> [Exercices à résoudre]:
1. Recopiez fidèlement le passage du texte sur l'emploi qui s'ouvre sur les mots contenant "Oui indéniablement. Depuis" et se clôt sur "de ce chiffre.".
2. Indiquez par oui ou par non si chacune des affirmations suivantes concorde avec le texte sur l'emploi, en citant à l'identique les mots du texte qui tranchent : (a) l'emploi progresse d'environ 200 000 unités par mois ; (b) la hausse de l'emploi est inférieure à celle de la population active ; (c) même les personnes en dehors du marché du travail trouvent effectivement un emploi.
------ Texte
Oui indéniablement. Depuis 3 mois, depuis 6 mois, depuis un an l’emploi progresse d’environ 200 000 unités par mois avec des amplitudes réduites autour de ce chiffre.
Il est plus élevé que la hausse de la population active ce qui se traduit par une baisse du taux de chômage.
Le point important est la hausse rapide des personnes passant directement de la non inscription dans les statistiques de flux du chômage à l’emploi. Cela veut dire que la dynamique de création d’emplois est incitative. Chacun, même en dehors du marché du travail a le sentiment qu’il peut trouver un emploi et effectivement il en trouve.
Ce qui est généralement observé est la perception de pouvoir retrouver un emploi ce qui gonfle le chiffre du chômage au moins à court terme. Dans la situation actuelle, les américains regardent vers le marché du travail, sont incités à y aller et trouvent du travail immédiatement. C’est assez particulier.Cela provoque-t-il une pression sur les salaires ?
------------
------ Jeu de données
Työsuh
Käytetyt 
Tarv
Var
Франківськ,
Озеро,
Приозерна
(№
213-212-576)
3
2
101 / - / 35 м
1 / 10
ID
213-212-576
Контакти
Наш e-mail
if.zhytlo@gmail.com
------------
> [Réponses par exercice]:
1.
Oui indéniablement. Depuis 3 mois, depuis 6 mois, depuis un an l’emploi progresse d’environ 200 000 unités par mois avec des amplitudes réduites autour de ce chiffre.

2.
(a) Oui : « l’emploi progresse d’environ 200 000 unités par mois ».
(b) Non : « Il est plus élevé que la hausse de la population active ».
(c) Oui : « Chacun, même en dehors du marché du travail a le sentiment qu’il peut trouver un emploi et effectivement il en trouve. »